Ce que cela signifie pour l'avenir : les tribunaux sont particulièrement sourcilleux sur le respect des actes écrits. La tendance est à la protection du droit de propriété contre les usages de fait. Pour les propriétaires, il est donc essentiel de formaliser tout accord par écrit, sous peine de se voir opposer l'absence de titre. Les professionnels de l'immobilier doivent être vigilants lors des transactions : une servitude non conforme à l'usage peut être une source de contentieux.
En pratique : ce qu'il faut faire
Question : J'utilise un passage depuis 40 ans, mais il n'est pas prévu dans mon acte. Puis-je le revendiquer ?

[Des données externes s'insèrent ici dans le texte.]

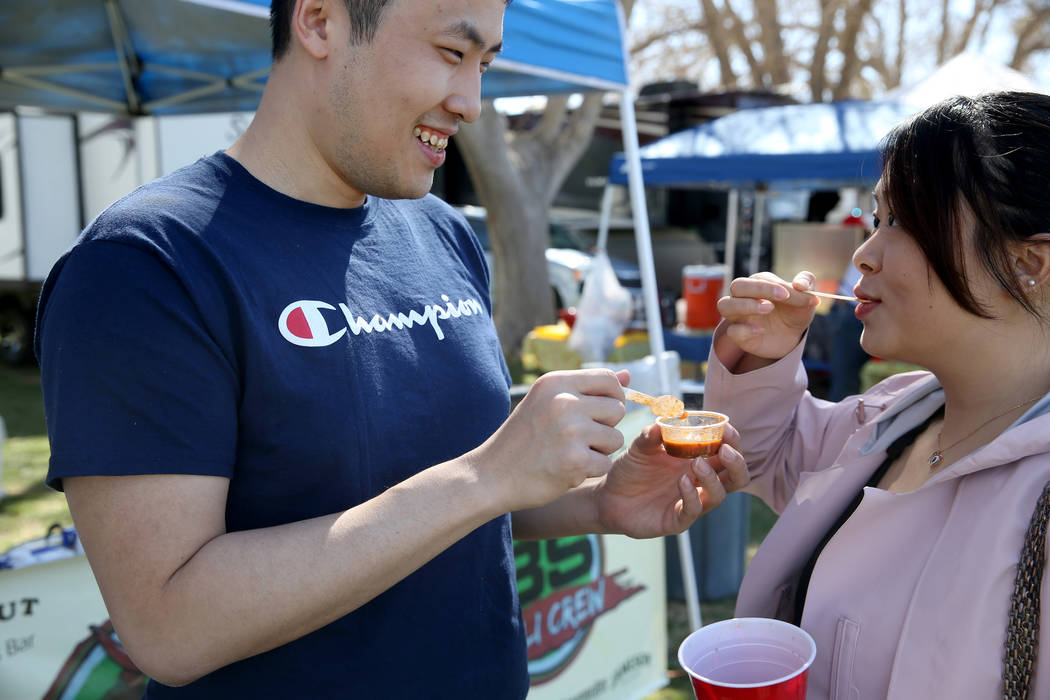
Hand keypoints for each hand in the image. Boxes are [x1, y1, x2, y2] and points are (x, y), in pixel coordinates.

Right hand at [473, 368, 627, 511]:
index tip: (599, 412)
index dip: (613, 397)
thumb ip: (587, 389)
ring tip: (569, 452)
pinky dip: (591, 471)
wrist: (492, 475)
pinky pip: (606, 463)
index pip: (609, 379)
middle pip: (617, 409)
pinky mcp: (575, 461)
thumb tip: (628, 376)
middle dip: (605, 426)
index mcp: (556, 383)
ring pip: (615, 438)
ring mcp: (570, 431)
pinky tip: (566, 469)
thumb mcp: (547, 402)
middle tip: (576, 438)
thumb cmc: (523, 438)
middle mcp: (563, 402)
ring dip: (599, 450)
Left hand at [594, 422, 747, 537]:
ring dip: (713, 478)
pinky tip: (682, 482)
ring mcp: (691, 502)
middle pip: (735, 476)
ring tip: (697, 463)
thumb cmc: (631, 470)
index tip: (725, 427)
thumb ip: (650, 435)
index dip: (731, 440)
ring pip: (719, 495)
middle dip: (736, 462)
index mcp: (697, 460)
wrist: (608, 497)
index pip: (727, 451)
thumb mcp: (639, 448)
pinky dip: (692, 496)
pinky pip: (693, 511)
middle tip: (725, 449)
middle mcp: (699, 482)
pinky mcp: (677, 520)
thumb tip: (662, 422)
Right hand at [716, 271, 819, 360]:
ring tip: (768, 309)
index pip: (758, 279)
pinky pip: (732, 330)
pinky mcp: (739, 335)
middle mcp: (745, 297)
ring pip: (725, 305)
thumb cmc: (795, 311)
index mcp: (759, 283)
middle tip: (779, 299)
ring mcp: (739, 316)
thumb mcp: (806, 297)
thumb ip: (807, 283)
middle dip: (756, 290)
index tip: (788, 293)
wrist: (793, 336)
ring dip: (744, 305)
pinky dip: (744, 330)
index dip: (772, 286)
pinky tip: (761, 331)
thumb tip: (801, 284)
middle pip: (737, 286)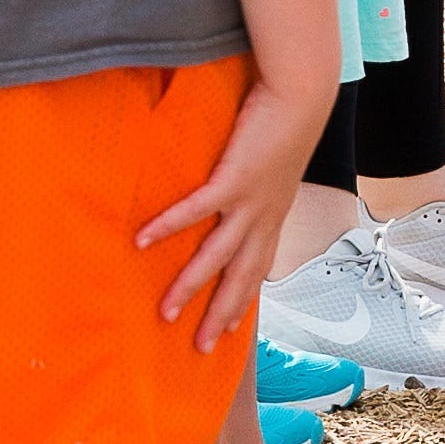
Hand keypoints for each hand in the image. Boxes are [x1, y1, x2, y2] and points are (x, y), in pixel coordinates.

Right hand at [136, 68, 332, 349]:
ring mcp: (250, 202)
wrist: (302, 95)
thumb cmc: (285, 120)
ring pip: (216, 256)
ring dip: (190, 287)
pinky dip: (168, 226)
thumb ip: (254, 180)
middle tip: (200, 348)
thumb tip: (236, 184)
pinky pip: (195, 210)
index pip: (258, 268)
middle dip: (220, 315)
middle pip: (240, 278)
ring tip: (165, 312)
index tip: (231, 330)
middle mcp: (264, 217)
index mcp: (273, 215)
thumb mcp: (274, 161)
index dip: (244, 299)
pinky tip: (142, 241)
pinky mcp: (234, 179)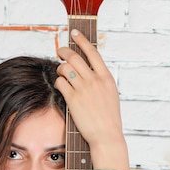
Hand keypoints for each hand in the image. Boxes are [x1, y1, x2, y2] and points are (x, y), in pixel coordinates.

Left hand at [55, 30, 129, 169]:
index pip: (93, 52)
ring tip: (60, 73)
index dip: (81, 41)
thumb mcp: (111, 95)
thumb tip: (90, 71)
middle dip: (64, 52)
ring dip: (60, 68)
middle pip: (75, 57)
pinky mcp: (73, 99)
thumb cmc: (108, 119)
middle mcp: (95, 80)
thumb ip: (101, 81)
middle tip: (59, 52)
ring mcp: (84, 89)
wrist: (106, 135)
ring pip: (66, 68)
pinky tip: (60, 86)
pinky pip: (61, 83)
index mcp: (106, 77)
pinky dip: (58, 82)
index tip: (74, 34)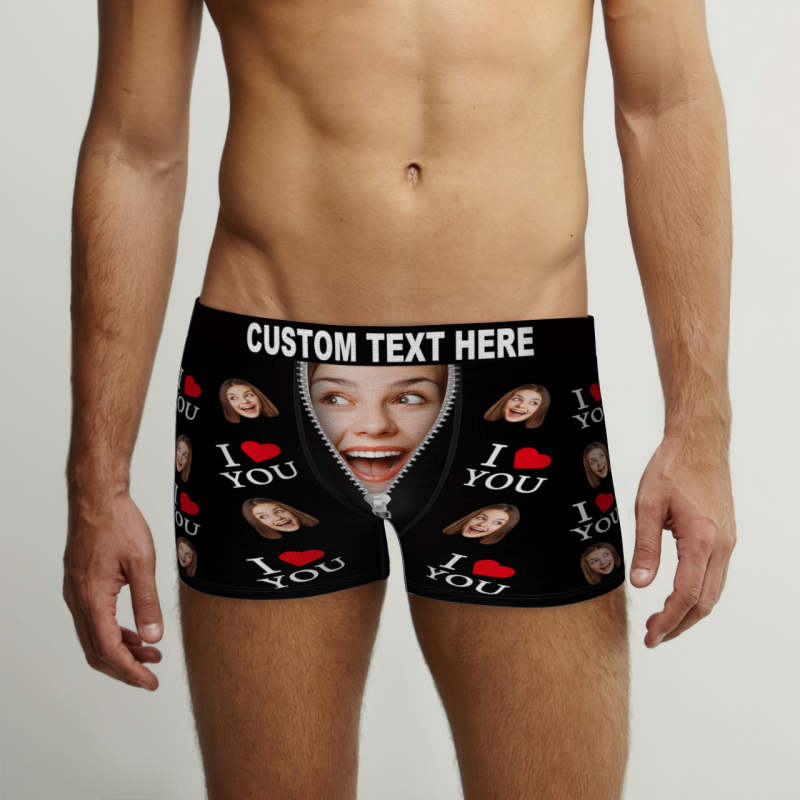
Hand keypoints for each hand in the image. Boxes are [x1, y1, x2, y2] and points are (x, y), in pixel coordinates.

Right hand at [63, 488, 163, 688]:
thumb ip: (147, 603)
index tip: (150, 682)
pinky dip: (114, 632)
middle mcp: (79, 601)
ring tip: (150, 653)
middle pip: (97, 651)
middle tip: (151, 675)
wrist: (97, 499)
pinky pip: (94, 620)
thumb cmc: (119, 524)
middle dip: (125, 667)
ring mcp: (76, 594)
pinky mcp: (80, 585)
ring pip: (94, 637)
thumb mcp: (142, 563)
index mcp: (93, 599)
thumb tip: (153, 638)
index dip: (130, 671)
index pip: (109, 650)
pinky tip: (135, 632)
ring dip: (121, 650)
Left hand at [629, 430, 735, 646]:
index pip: (686, 594)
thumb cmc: (672, 468)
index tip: (651, 635)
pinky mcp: (726, 536)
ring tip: (660, 621)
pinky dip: (698, 593)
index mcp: (702, 539)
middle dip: (679, 624)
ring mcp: (728, 542)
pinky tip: (677, 595)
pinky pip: (715, 576)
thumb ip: (645, 547)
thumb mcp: (647, 505)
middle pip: (705, 602)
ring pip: (714, 591)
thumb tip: (640, 583)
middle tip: (653, 636)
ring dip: (689, 611)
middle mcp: (722, 545)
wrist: (700, 442)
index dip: (669, 620)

Réponse : Non, car les servitudes de passage sont discontinues et ne s'acquièrent pas par prescription. Vous ne pouvez pas vous prévaloir de l'usage prolongé.
Question : Mon voisin a modifié le tracé de la servitude sans mon accord. Que faire ?
Réponse : Vous pouvez lui demander de cesser, par lettre recommandée. S'il persiste, saisissez le tribunal judiciaire pour faire cesser le trouble et obtenir des dommages-intérêts.
Question : Puis-je obtenir une servitude légale si je suis enclavé ?
Réponse : Oui, si votre fonds est enclavé (sans accès suffisant à la voie publique), vous pouvez demander un passage en justice, sur la base des articles 682 et suivants du Code civil. Mais le juge fixera le tracé le plus court et le moins dommageable.
Question : Quel est le coût d'une action en justice pour une servitude ?
Réponse : Les frais d'avocat varient entre 1 500 € et 5 000 € selon la complexité, auxquels s'ajoutent les frais d'expertise et de procédure. Une consultation préalable permet d'évaluer vos chances.
Question : Puis-je modifier l'assiette d'une servitude conventionnelle par un accord amiable ?
Réponse : Oui, avec l'accord des deux propriétaires, vous pouvez établir un acte notarié modifiant l'assiette. C'est la solution la plus simple et la moins coûteuse.